EXERCISE: Search the records for lines that contain the word "TTSD". Copy them all.

Pictures paired with source code:
»»
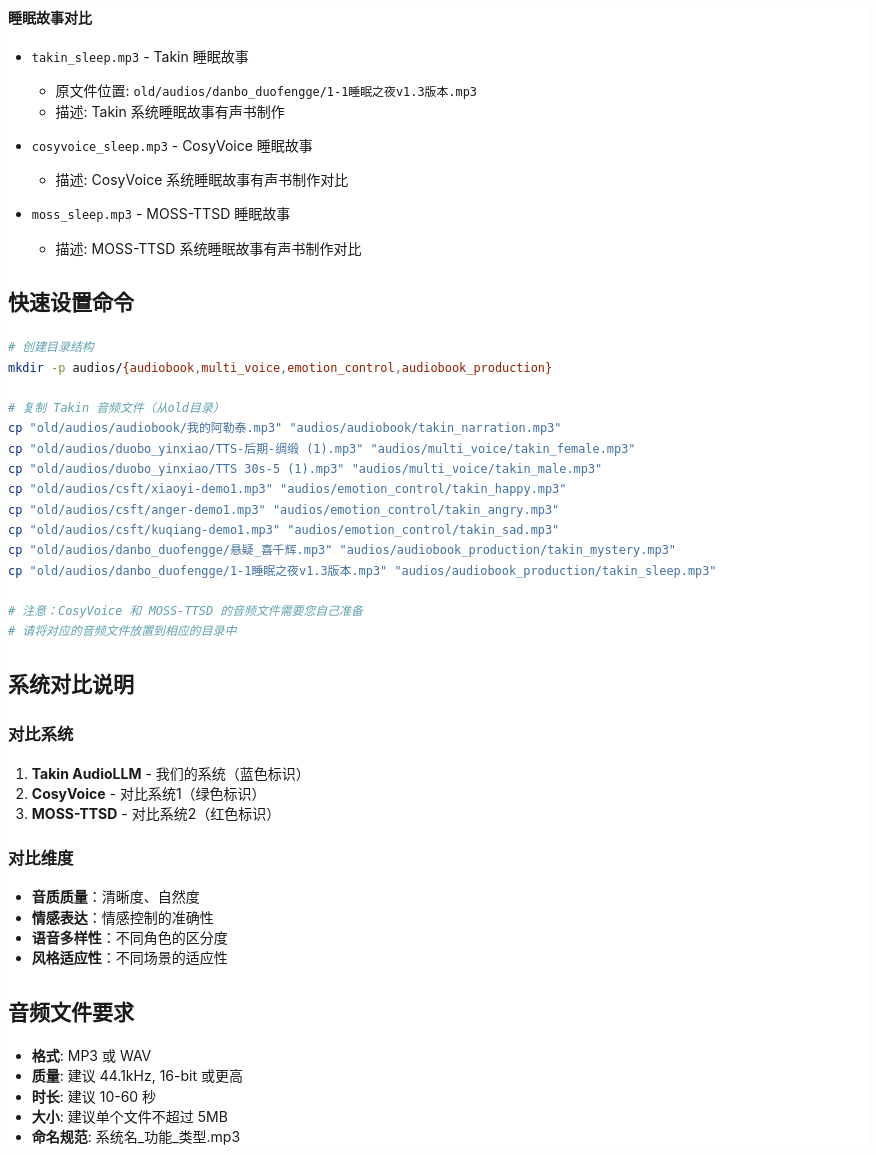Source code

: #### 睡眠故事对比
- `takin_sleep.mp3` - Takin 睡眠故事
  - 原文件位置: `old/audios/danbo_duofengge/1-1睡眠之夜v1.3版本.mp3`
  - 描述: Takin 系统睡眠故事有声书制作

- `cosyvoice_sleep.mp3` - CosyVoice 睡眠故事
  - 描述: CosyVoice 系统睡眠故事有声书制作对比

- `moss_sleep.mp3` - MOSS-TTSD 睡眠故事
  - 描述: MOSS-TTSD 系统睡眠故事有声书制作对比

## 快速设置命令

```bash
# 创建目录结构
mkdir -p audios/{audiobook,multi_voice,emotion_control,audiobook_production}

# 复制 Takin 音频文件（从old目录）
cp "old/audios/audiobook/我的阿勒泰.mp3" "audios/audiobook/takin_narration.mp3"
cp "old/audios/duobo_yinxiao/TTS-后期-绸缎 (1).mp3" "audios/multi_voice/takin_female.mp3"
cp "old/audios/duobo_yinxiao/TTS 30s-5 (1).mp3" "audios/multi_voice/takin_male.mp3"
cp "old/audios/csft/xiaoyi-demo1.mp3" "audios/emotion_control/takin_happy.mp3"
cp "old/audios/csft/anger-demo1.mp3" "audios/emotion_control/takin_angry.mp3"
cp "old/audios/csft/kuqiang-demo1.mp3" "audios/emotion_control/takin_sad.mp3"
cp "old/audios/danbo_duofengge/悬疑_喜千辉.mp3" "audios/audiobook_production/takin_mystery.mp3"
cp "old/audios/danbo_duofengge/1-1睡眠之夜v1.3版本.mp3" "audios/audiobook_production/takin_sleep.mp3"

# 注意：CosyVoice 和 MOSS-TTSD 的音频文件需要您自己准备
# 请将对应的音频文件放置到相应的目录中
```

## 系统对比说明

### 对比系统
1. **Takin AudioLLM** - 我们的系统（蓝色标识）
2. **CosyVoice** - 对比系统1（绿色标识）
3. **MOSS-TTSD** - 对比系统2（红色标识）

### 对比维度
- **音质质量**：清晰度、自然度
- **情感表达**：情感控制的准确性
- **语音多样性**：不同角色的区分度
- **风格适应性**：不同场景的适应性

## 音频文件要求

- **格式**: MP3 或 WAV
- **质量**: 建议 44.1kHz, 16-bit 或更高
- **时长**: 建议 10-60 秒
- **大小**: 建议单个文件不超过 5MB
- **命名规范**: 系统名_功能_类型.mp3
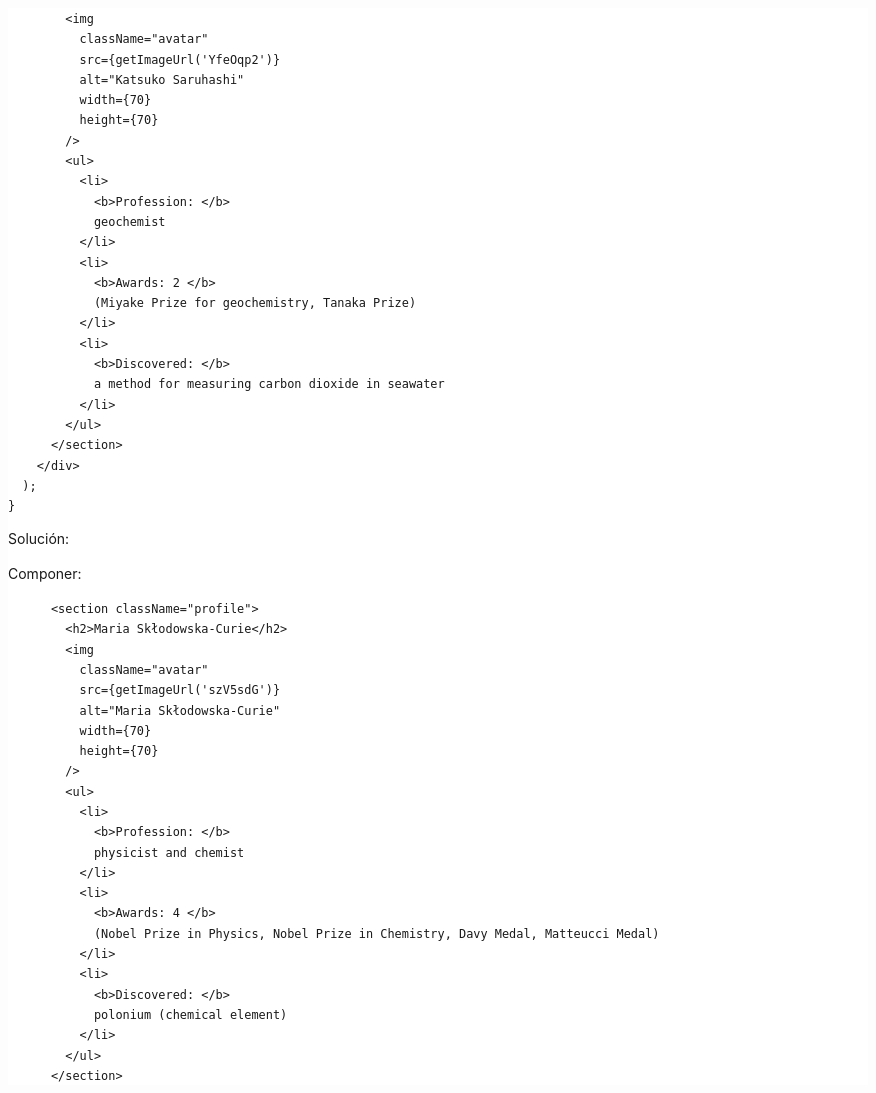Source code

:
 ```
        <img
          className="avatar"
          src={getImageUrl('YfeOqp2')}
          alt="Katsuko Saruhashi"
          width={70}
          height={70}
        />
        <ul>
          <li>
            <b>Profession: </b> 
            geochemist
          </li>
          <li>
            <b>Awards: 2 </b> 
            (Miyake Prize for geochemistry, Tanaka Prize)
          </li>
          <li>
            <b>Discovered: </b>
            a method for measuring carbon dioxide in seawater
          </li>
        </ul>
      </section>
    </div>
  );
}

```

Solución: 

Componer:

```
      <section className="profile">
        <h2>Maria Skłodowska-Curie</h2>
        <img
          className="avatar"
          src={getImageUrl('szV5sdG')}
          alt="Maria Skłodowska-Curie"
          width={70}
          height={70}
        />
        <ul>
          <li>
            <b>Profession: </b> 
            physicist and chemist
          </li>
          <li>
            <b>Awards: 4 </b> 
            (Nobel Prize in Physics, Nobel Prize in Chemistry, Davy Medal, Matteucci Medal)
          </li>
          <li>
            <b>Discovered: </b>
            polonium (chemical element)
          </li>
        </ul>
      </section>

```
««
SOLUTION TO THIS TASK:
- `moss_sleep.mp3` - MOSS-TTSD 睡眠故事
  - 描述: MOSS-TTSD 系统睡眠故事有声书制作对比
# 注意：CosyVoice 和 MOSS-TTSD 的音频文件需要您自己准备
3. **MOSS-TTSD** - 对比系统2（红色标识）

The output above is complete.